Compare two different onnxruntime

The following section uses what is introduced at Validate a runtime against scikit-learn to compare two different version of onnxruntime on a given list of models.

Bash script

The following script compares onnxruntime 1.1.2 to a local version of onnxruntime installed through a local pypi server available at http://localhost:8067/.

export models="LinearRegression,LogisticRegression,RandomForestRegressor,RandomForestClassifier,SVR,SVC"
export NOW=$(date +"%Y%m%d")
export suffix="LRSW-"$NOW

echo --ORT112-ENV--
export vers="112"
python -m virtualenv ort112 || exit 1
cd ort112
./bin/python -m pip install -U pip
./bin/pip install numpy scikit-learn onnx pyquickhelper matplotlib threadpoolctl lightgbm xgboost || exit 1
./bin/pip uninstall -y onnxruntime
./bin/pip install onnxruntime==1.1.2 || exit 1
./bin/pip install --no-cache-dir --no-deps --index http://localhost:8067/simple/ onnx onnxconverter-common skl2onnx || exit 1
./bin/pip install --no-cache-dir --no-deps --index http://localhost:8067/simple/ mlprodict || exit 1
./bin/pip freeze || exit 1
echo --ORT112-BENCH--
./bin/python -m mlprodict validate_runtime --n_features 4,50 -nu 3 -re 3 -o 11 -op 11 -v 1 --out_raw data$vers$suffix.csv --out_summary summary$vers$suffix.csv -b 1 --dump_folder dump_errors --runtime python_compiled,onnxruntime1 --models $models --out_graph bench_png$vers$suffix --dtype 32 || exit 1
echo --ORT112-END--
cd ..

echo --NEW-ENV--
export vers="GIT"
python -m virtualenv ortgit || exit 1
cd ortgit
./bin/python -m pip install -U pip
./bin/pip install numpy scikit-learn onnx pyquickhelper matplotlib threadpoolctl lightgbm xgboost || exit 1
./bin/pip uninstall -y onnxruntime
./bin/pip uninstall -y onnxruntime-dnnl
./bin/pip install --no-cache-dir --no-deps --index http://localhost:8067/simple/ onnxruntime || exit 1
./bin/pip install --no-cache-dir --no-deps --index http://localhost:8067/simple/ onnx onnxconverter-common skl2onnx || exit 1
./bin/pip install --no-cache-dir --no-deps --index http://localhost:8067/simple/ mlprodict || exit 1
./bin/pip freeze || exit 1
echo --NEW-BENCH--
./bin/python -m mlprodict validate_runtime --n_features 4,50 -nu 3 -re 3 -o 11 -op 11 -v 1 --out_raw data$vers$suffix.csv --out_summary summary$vers$suffix.csv -b 1 --dump_folder dump_errors --runtime python_compiled,onnxruntime1 --models $models --out_graph bench_png$vers$suffix --dtype 32 || exit 1
echo --NEW-END--
cd ..

echo --END--

Merge results

It produces two files: data112LRSW-20200311.csv and dataGITLRSW-20200311.csv.
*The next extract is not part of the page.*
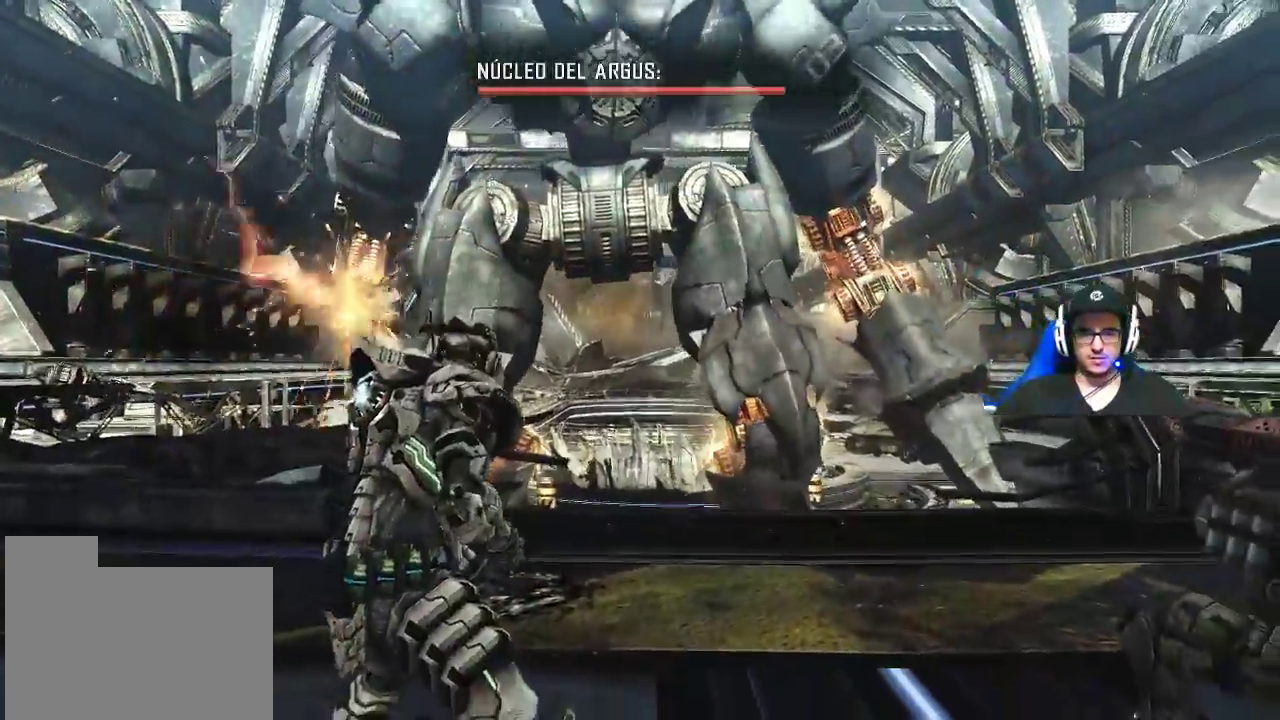
{"keys": [], "mouse": [], "events": []}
The following script merges them and computes a speed-up between the two versions and with scikit-learn.

from pprint import pprint
import pandas
from mlprodict.onnxrt.validate.validate_summary import merge_benchmark, summary_report

names = {'ort112-': 'data112LRSW-20200311.csv',
         'ortgit-': 'dataGITLRSW-20200311.csv'}
dfs = {k: pandas.read_csv(v) for k, v in names.items()}

merged = merge_benchmark(dfs, baseline="ort112-onnxruntime1")
print('runtimes')
pprint(set(merged['runtime']))

add_cols = list(sorted(c for c in merged.columns if c.endswith('-base'))) + ['ort_version']
pprint(add_cols)
suma = summary_report(merged, add_cols=add_cols, add_index=['ort_version'])

pprint(suma.columns)

keep = [
    'name', 'problem', 'scenario', 'optim', 'n_features', 'runtime',
    'skl_version', 'opset11',
    'RT/SKL-N=1', 'N=100000',
    'RT/SKL-N=1-base', 'N=100000-base',
    ]
suma = suma[keep].copy()

def replace(x):
    if not isinstance(x, str):
        return x
    return x.replace(
        "'zipmap': False", "NOZIPMAP").replace(
        "'raw_scores': True", "RAW")

suma['ORT ?x SKL ONE'] = 1. / suma["RT/SKL-N=1"]
suma['ORT ?x SKL BATCH'] = 1. / suma["N=100000"]
suma['NEW ?x ORT ONE'] = 1. / suma["RT/SKL-N=1-base"]
suma['NEW ?x ORT BATCH'] = 1. / suma["N=100000-base"]
suma['optim'] = suma['optim'].apply(replace)
suma = suma.drop(['RT/SKL-N=1', 'N=100000', 'RT/SKL-N=1-base', 'N=100000-base'], axis=1)

writer = pandas.ExcelWriter('merged.xlsx', engine='xlsxwriter')
suma.to_excel(writer, index=False, float_format="%1.3f",
              freeze_panes=(1, 1))
workbook  = writer.book
format0 = workbook.add_format({'bg_color': '#FF777E'})
format1 = workbook.add_format({'bg_color': '#FFC7CE'})
format2 = workbook.add_format({'bg_color': '#E6EFEE'})
format3 = workbook.add_format({'bg_color': '#C6DFCE'})
worksheet = writer.sheets['Sheet1']
pl = 'I2:L{}'.format(merged.shape[0] + 1)
worksheet.conditional_format(
    pl, {'type': 'cell', 'criteria': '<', 'value': 0.5, 'format': format0})
worksheet.conditional_format(
    pl, {'type': 'cell', 'criteria': '<', 'value': 0.8, 'format': format1})
worksheet.conditional_format(
    pl, {'type': 'cell', 'criteria': '>=', 'value': 2., 'format': format3})
worksheet.conditional_format(
    pl, {'type': 'cell', 'criteria': '>=', 'value': 1.2, 'format': format2})
writer.save()

The outcome is a spreadsheet which looks like this:

../_images/bort112.png

Notes

The script could be improve to measure some confidence interval. That’s left for later. The speedup computation is not entirely accurate as it compares two different runtime to scikit-learn but not exactly the same one. Every benchmark works independently, it runs scikit-learn. It assumes the every run of every same model returns similar results. For a better metric, the ONNX models should be generated first and only then the runtimes should be compared but it gives at least an order of magnitude.